## WORK TO COMPLETE
Return every one of the lines below unchanged, character for character.

↓

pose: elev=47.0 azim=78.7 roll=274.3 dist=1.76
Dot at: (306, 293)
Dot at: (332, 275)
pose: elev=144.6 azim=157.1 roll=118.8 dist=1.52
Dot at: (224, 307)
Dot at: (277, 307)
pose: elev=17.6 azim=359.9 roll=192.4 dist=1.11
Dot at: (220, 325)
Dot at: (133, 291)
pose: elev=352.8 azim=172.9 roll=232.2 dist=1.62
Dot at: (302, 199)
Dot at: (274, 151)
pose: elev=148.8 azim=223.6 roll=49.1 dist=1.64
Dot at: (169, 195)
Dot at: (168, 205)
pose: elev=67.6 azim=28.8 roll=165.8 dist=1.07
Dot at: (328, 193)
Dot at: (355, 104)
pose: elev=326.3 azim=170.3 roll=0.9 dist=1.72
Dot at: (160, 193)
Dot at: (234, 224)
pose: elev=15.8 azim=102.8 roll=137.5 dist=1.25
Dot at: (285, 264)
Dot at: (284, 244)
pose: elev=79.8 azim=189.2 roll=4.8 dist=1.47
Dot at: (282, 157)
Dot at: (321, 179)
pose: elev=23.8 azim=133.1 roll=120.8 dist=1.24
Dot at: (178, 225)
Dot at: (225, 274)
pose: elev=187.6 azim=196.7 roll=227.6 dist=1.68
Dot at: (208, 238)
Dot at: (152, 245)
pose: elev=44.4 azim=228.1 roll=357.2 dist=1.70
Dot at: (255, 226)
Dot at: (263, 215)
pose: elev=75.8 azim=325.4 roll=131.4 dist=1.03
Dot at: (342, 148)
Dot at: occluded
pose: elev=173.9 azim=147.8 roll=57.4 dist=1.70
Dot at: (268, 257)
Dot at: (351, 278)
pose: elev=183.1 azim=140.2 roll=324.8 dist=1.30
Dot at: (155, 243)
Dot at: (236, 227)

↑

## WRITTEN SOLUTION
pose: elev=47.0 azim=78.7 roll=274.3 dist=1.76
Dot at: (306, 293)
Dot at: (332, 275)
pose: elev=144.6 azim=157.1 roll=118.8 dist=1.52
Dot at: (224, 307)
Dot at: (277, 307)
pose: elev=17.6 azim=359.9 roll=192.4 dist=1.11
Dot at: (220, 325)
Dot at: (133, 291)
pose: elev=352.8 azim=172.9 roll=232.2 dist=1.62
Dot at: (302, 199)
Dot at: (274, 151)
pose: elev=148.8 azim=223.6 roll=49.1 dist=1.64
Dot at: (169, 195)
Dot at: (168, 205)
pose: elev=67.6 azim=28.8 roll=165.8 dist=1.07
Dot at: (328, 193)
Dot at: (355, 104)
pose: elev=326.3 azim=170.3 roll=0.9 dist=1.72
Dot at: (160, 193)
Dot at: (234, 224)
pose: elev=15.8 azim=102.8 roll=137.5 dist=1.25
Dot at: (285, 264)
Dot at: (284, 244)
pose: elev=79.8 azim=189.2 roll=4.8 dist=1.47
Dot at: (282, 157)
Dot at: (321, 179)
pose: elev=23.8 azim=133.1 roll=120.8 dist=1.24
Dot at: (178, 225)
Dot at: (225, 274)
pose: elev=187.6 azim=196.7 roll=227.6 dist=1.68
Dot at: (208, 238)
Dot at: (152, 245)
pose: elev=44.4 azim=228.1 roll=357.2 dist=1.70
Dot at: (255, 226)
Dot at: (263, 215)
pose: elev=75.8 azim=325.4 roll=131.4 dist=1.03
Dot at: (342, 148)
Dot at: occluded
pose: elev=173.9 azim=147.8 roll=57.4 dist=1.70
Dot at: (268, 257)
Dot at: (351, 278)
pose: elev=183.1 azim=140.2 roll=324.8 dist=1.30
Dot at: (155, 243)
Dot at: (236, 227)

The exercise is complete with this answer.